RECORD EXTRACTS:
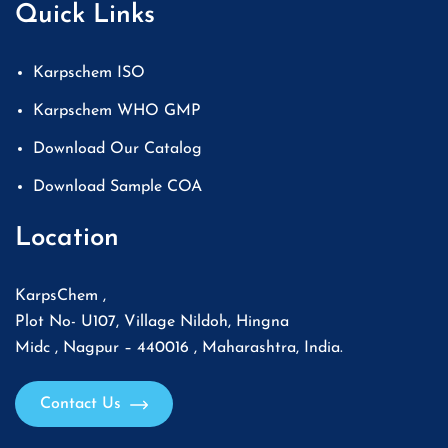
Quick Links
Karpschem ISO
Karpschem WHO GMP
Download Our Catalog
Download Sample COA
Location
KarpsChem ,
Plot No- U107, Village Nildoh, Hingna
Midc , Nagpur – 440016 , Maharashtra, India.
Contact Us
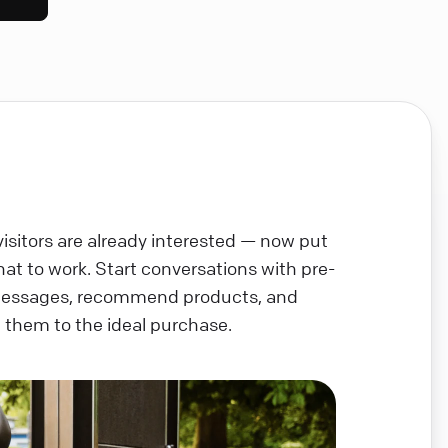
visitors are already interested — now put
chat to work. Start conversations with pre-
messages, recommend products, and
 them to the ideal purchase.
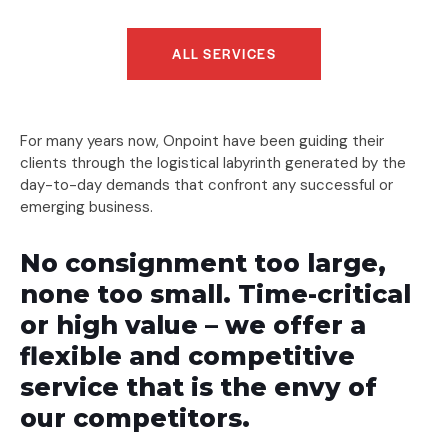
ALL SERVICES
For many years now, Onpoint have been guiding their
clients through the logistical labyrinth generated by the
day-to-day demands that confront any successful or
emerging business.
No consignment too large,
none too small. Time-critical
or high value – we offer a
flexible and competitive
service that is the envy of
our competitors.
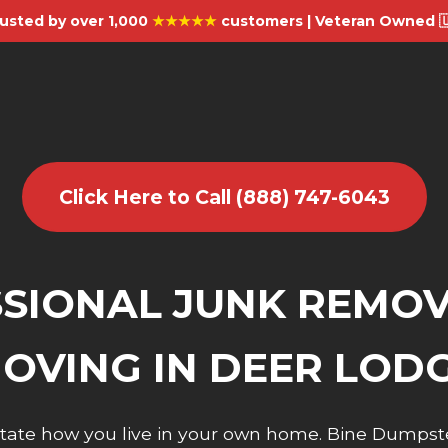
usted by over 1,000
★★★★★
customers | Veteran Owned 
Click Here to Call (888) 747-6043
SIONAL JUNK REMO
OVING IN DEER LOD
dictate how you live in your own home. Bine Dumpst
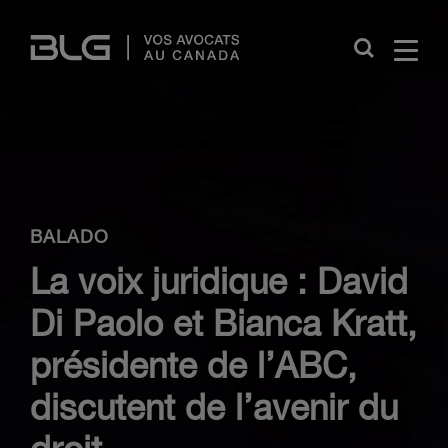
Skip
Links
Close
BALADO
La voix juridique : David
Di Paolo et Bianca Kratt,
présidente de l’ABC,
discutent de l’avenir du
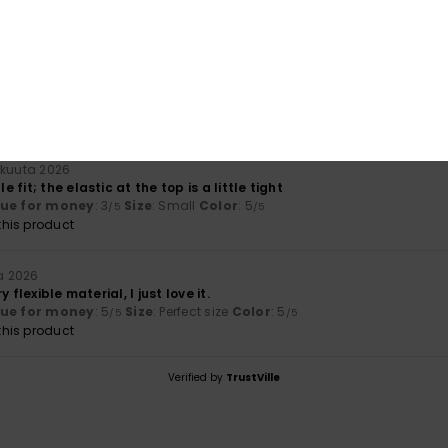
100% of our customers recommend this product
Value for money
Size
Material
4.0
NaN
Too small
Too large
äkuuta 2026
fit; the elastic at the top is a little tight
lue for money
: 3
Size
: Small
Color
: 5
/5
/5
his product
a 2026
 flexible material, I just love it.
lue for money
: 5
Size
: Perfect size
Color
: 5
/5
/5
his product
Verified by
TrustVille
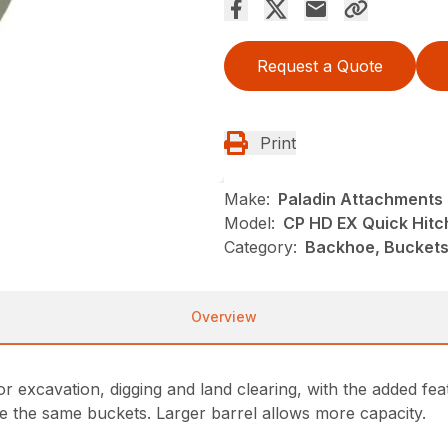
Request a Quote
Print
Make:
Paladin Attachments
Model:
CP HD EX Quick Hitc
Category:
Backhoe, Buckets
Overview
r excavation, digging and land clearing, with the added fea
re the same buckets. Larger barrel allows more capacity.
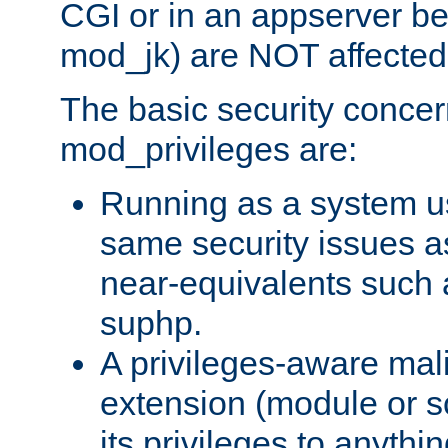
CGI or in an appserver b
mod_jk) are NOT affected
The basic security concer
mod_privileges are:
Running as a system us
same security issues 
near-equivalents such
suphp.
A privileges-aware mal
extension (module or sc
its privileges to anythi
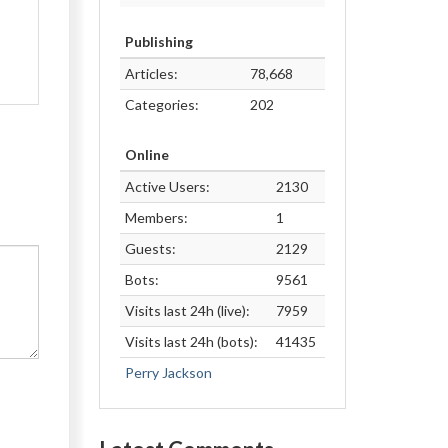
Publishing
Articles:
78,668
Categories:
202
Online
Active Users:
2130
Members:
1
Guests:
2129
Bots:
9561
Visits last 24h (live):
7959
Visits last 24h (bots):
41435
Perry Jackson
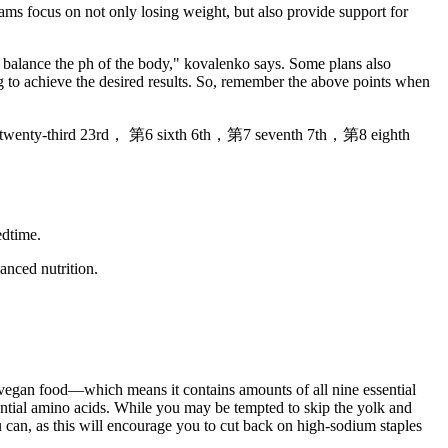
ms focus on not only losing weight, but also provide support for
d balance the ph of the body," kovalenko says. Some plans also
ing to achieve the desired results. So, remember the above points when
twenty-third 23rd， 第6 sixth 6th，第7 seventh 7th，第8 eighth
edtime.
anced nutrition.
a vegan food—which means it contains amounts of all nine essential
sential amino acids. While you may be tempted to skip the yolk and
u can, as this will encourage you to cut back on high-sodium staples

TASK TO COMPLETE: Rewrite the part of the entries that runs from the start through the line containing "discutent de l’avenir du" as a numbered list, one line per item, skipping blank lines. Leave the pictures out.

PROBLEM SOLUTION:
1. Quick Links
2. Karpschem ISO
3. Karpschem WHO GMP
4. Download Our Catalog
5. Download Sample COA
6. Location
7. KarpsChem ,
8. Plot No- U107, Village Nildoh, Hingna
9. Midc , Nagpur – 440016 , Maharashtra, India.
10. Contact Us
11. visitors are already interested — now put
12. chat to work. Start conversations with pre-
13. messages, recommend products, and
14.  them to the ideal purchase.
15. ALL SERVICES
16. For many years now, Onpoint have been guiding their
17. clients through the logistical labyrinth generated by the
18. day-to-day demands that confront any successful or
19. emerging business.
20. No consignment too large,
21. none too small. Time-critical
22. or high value – we offer a
23. flexible and competitive
24. service that is the envy of
25. our competitors.
26. usted by over 1,000
27. ★★★★★
28. customers | Veteran Owned 
29. Click Here to Call (888) 747-6043
30. SIONAL JUNK REMO
31. OVING IN DEER LOD
32. dictate how you live in your own home. Bine Dumpst
33. Skip
34. Links
35. Close
36. BALADO
37. La voix juridique : David
38. Di Paolo et Bianca Kratt,
39. présidente de l’ABC,
40. discutent de l’avenir du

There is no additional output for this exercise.